● PROVIDED DATA
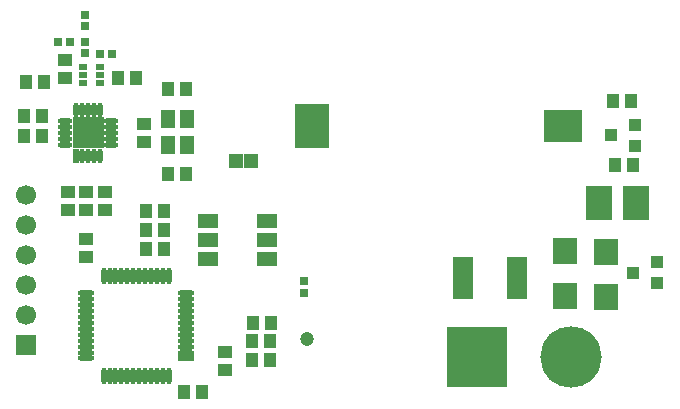
<source format=gts>
G04 #@! TF.GenerationSoftware,KiCad,Pcbnew,(2017-02-02 revision 8dadc18)-makepkg*
G04 #@! TF.CreationDate,2017-11-18T17:45:44+03:00*
G04 #@! TF.ProjectId,BmstuAnchor,426D737475416E63686F722E6B696361,rev?*
G04 #@! TF.FileFunction,Soldermask,Top*
G04 #@! TF.FilePolarity,Negative*
%FSLAX46Y46*%
G04 Gerber Fmt 4.6, Leading zero omitted, Abs format (unit mm)*
G04 Created by KiCad (PCBNEW (2017-02-02 revision 8dadc18)-makepkg) date 11/18/17 17:45:44*
%MOMM*%
%LPD*%
G01*
G04 APERTURE LIST*
%ADD10C,0.100000*%
%ADD11R,0.800000X0.800000*%
%ADD12R,1.280000X1.200000*%
%ADD13R,1.089000X1.216000*%
%ADD14R,2.200000X2.900000*%
%ADD15R,1.800000X3.600000*%
%ADD16R,5.200000X5.200000*%
%ADD17C,5.200000*%
%ADD18R,2.000860X2.198980*%
%ADD19R,1.400000X0.470000*%
%ADD20O,1.400000X0.470000*%
%ADD21O,0.470000X1.400000*%
%ADD22C,1.200000*%
%ADD23R,1.114400X1.114400*%
%ADD24R,1.216000X1.089000*%
%ADD25R,1.700000X1.700000*%
%ADD26C,1.700000*%
%ADD27R,3.200000X2.800000*%
%ADD28R,3.000000X3.800000*%
%ADD29R,1.800000X1.300000*%
%ADD30R,0.480000X1.200000*%
%ADD31O,0.480000X1.200000*%
%ADD32O,1.200000X0.480000*%
%ADD33R,1.000000X1.000000*%
%ADD34R,1.200000X1.600000*%
%ADD35R,0.800000X0.550000*%
%ADD36R,1.100000X1.200000*%
%ADD37R,1.200000X1.100000*%
G04 APERTURE END LIST*
D10*
D11*
X109450700Y-117846100D03*
X109450700Y-118846100D03*
D12*
X122240000Y-130200000D03*
X123560000Y-130200000D03*
D13*
X154333800Y-130597500D03*
X155857800Y-130597500D03*
D14*
X152954000Y-133758000D03*
X156154000Y-133758000D03*
D15*
X146052000Y-140146000D03*
X141452000Y-140146000D03*
D16*
X142659600Y-146826400D03*
D17*
X150659600Y-146826400D03*
X150659600Y-146826400D03*
D16*
X142659600Y-146826400D03*
X142659600Y-146826400D03*
D17*
X150659600Y-146826400D03*
X150659600Y-146826400D03*
D16*
X142659600Y-146826400D03*
D18*
X153565000Y-141760000D03*
X153565000Y-137950000D03*
X150129000Y-137874000D03*
X150129000Y-141684000D03*
D19*
X118050000Y-146950000D03*
D20*
X118050000Y-146450000D03*
X118050000Y-145950000D03*
X118050000Y-145450000D03*
X118050000Y-144950000D03*
X118050000Y-144450000D03*
X118050000Y-143950000D03*
X118050000Y-143450000D03*
X118050000Y-142950000D03*
X118050000Y-142450000D03*
X118050000Y-141950000D03*
X118050000Y-141450000D03*
D21*
X116550000Y-139950000D03*
X116050000Y-139950000D03*
X115550000Y-139950000D03*
X115050000Y-139950000D03*
X114550000Y-139950000D03*
X114050000Y-139950000D03*
X113550000Y-139950000D03*
X113050000Y-139950000D03*
X112550000Y-139950000D03*
X112050000Y-139950000D03*
X111550000Y-139950000D03*
X111050000Y-139950000D03*
D20*
X109550000Y-141450000D03*
X109550000Y-141950000D03*
X109550000Y-142450000D03*
X109550000Y-142950000D03*
X109550000Y-143450000D03*
X109550000Y-143950000D03*
X109550000Y-144450000D03*
X109550000Y-144950000D03*
X109550000Y-145450000D03*
X109550000Y-145950000D03*
X109550000Y-146450000D03*
X109550000Y-146950000D03*
D21*
X111050000Y-148450000D03*
X111550000Y-148450000D03*
X112050000Y-148450000D03*
X112550000Y-148450000D03*
X113050000Y-148450000D03*
X113550000Y-148450000D03*
X114050000Y-148450000D03*
X114550000Y-148450000D03*
X115050000Y-148450000D03*
X115550000Y-148450000D03*
X116050000Y-148450000D03*
X116550000Y-148450000D03*
D22*
X128300000Y-145300000D03*
D23*
X157924300Y-138808100D03*
X157924300Y-140586100D03*
X155892300Y-139697100D03*
D11*
X111770000Y-121134000D03*
X110770000Y-121134000D03*
X108214000Y-120118000D03*
X107214000Y-120118000D03*
D13*
X106001000Y-123526000D03*
X104477000Y-123526000D03*
X113762000Y-123250000D03*
X112238000Y-123250000D03*
D24*
X114470000Y-127108000D03*
X114470000Y-128632000D03*
X108000000Y-134362000D03*
X108000000Y-132838000D03*
D13*
X105862000Y-128100000D03*
X104338000Y-128100000D03*
X154171300Y-125147800D03*
X155695300Y-125147800D03*
D24*
X107814000Y-121714000D03*
X107814000Y-123238000D03*
X109600000Y-132838000D03*
X109600000Y-134362000D03*
D13*
X118042000Y-124170000D03*
X116518000Y-124170000D03*
X118042000Y-131370000D03*
X116518000Y-131370000D03*
X125162000Y-145500000D03*
X123638000Y-145500000D03*
X123638000Y-147100000D03*
X125162000Y-147100000D03*
X117838000Y-149800000D03*
X119362000Y-149800000D03*
D24*
X121300000Y-146438000D03*
X121300000Y-147962000D03*
D13*
X125181100Y-143923600D03*
X123657100Y-143923600D03*
D24*
X109600000Y-138362000D03*
X109600000Y-136838000D03*
D25*
X104500000Y-145780100D03*
D26*
X104500000Y-143240100D03*
X104500000Y-140700100D03*
X104500000Y-138160100D03*
X104500000Y-135620100D03*
X104500000Y-133080100D03*
D11*
X109492000Y-121126000D03*
X109492000Y-120126000D03*
X128038500Y-140378500D03*
X128038500Y-141378500D03*
D27*
X149979000Y-127303000D03*
D28*
X128679000Y-127303000D03*
D29*
X119900000Y-138500000D03*
X119900000Y-136900000D03*
X119900000Y-135300000D03*
X124900000Y-138500000D03*
X124900000Y-136900000D03*
X124900000Y-135300000D03*
D30*
X108740000Y-129800000D03*
D31*
X109240000Y-129800000D03*
X109740000Y-129800000D03*
X110240000Y-129800000D03*
X110740000Y-129800000D03*
D32*
X111690000Y-128850000D03*
X111690000Y-128350000D03*
X111690000Y-127850000D03*
X111690000Y-127350000D03*
X111690000Y-126850000D03*
D31*
X110740000Y-125900000D03*
X110240000Y-125900000D03*
X109740000Y-125900000D03*
X109240000Y-125900000D03*
X108740000Y-125900000D03*
D32*
X107790000Y-126850000D03*
X107790000Y-127350000D03*
X107790000Y-127850000D03*
X107790000Y-128350000D03*
X107790000Y-128850000D03*
D33*
X109740000Y-127850000D03*
X109740000Y-127050000D03*
X108940000Y-127850000D03*
X108940000Y-127050000D03*
X108940000Y-128650000D03*
X109740000Y-128650000D03*
X110540000Y-128650000D03*
X110540000Y-127850000D03*
X110540000Y-127050000D03*
D34*
X118080000Y-128870000D03*
X118080000Y-126670000D03*
X116480000Y-126670000D03*
X116480000Y-128870000D03*
D35*
X109340000Y-122300000D03*
X109340000Y-122950000D03*
X109340000Y-123600000D03*
X110740000Y-123600000D03*
X110740000Y-122950000D03*
X110740000Y-122300000D03*
D36*
X116150000Y-137700000D03*
X114650000Y-137700000D03*
X114650000Y-136100000D03*
X116150000Y-136100000D03*
X116150000Y-134500000D03*
X114650000Y-134500000D03*
D37*
X111200000Y-134350000D03*
X111200000Y-132850000D03*
D36*
X105850000Y-126400000D03*
X104350000Y-126400000D03*
D23*
X156053100Y-127160500D03*
X156053100Y-128938500D03*
X154021100Y-128049500D03*
M02*

</source>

● YOUR TASK
Each line in the listing above from the one containing "X109550000Y-146950000D03*" through the one containing "X104338000Y-128100000D03*" should be repeated exactly, and no other line.

● RESPONSE TO THIS EXERCISE
X109550000Y-146950000D03*
D21*
X111050000Y-148450000D03*
X111550000Y-148450000D03*
X112050000Y-148450000D03*
X112550000Y-148450000D03*
X113050000Y-148450000D03*
X113550000Y-148450000D03*
X114050000Y-148450000D03*
X114550000Y-148450000D03*
X115050000Y-148450000D03*
X115550000Y-148450000D03*
X116050000Y-148450000D03*
X116550000Y-148450000D03*
D22*
X128300000Y-145300000D03*
D23*
X157924300Y-138808100D03*
X157924300Y-140586100D03*
X155892300Y-139697100D03*
D11*
X111770000Y-121134000D03*
X110770000Y-121134000D03*
X108214000Y-120118000D03*
X107214000Y-120118000D03*
D13*
X106001000Y-123526000D03*
X104477000Y-123526000D03*
X113762000Y-123250000D03*
X112238000Y-123250000D03*
D24*
X114470000Y-127108000D03*
X114470000Y-128632000D03*
X108000000Y-134362000D03*
X108000000Y-132838000D03*
D13*
X105862000Y-128100000D03*
X104338000Y-128100000D03*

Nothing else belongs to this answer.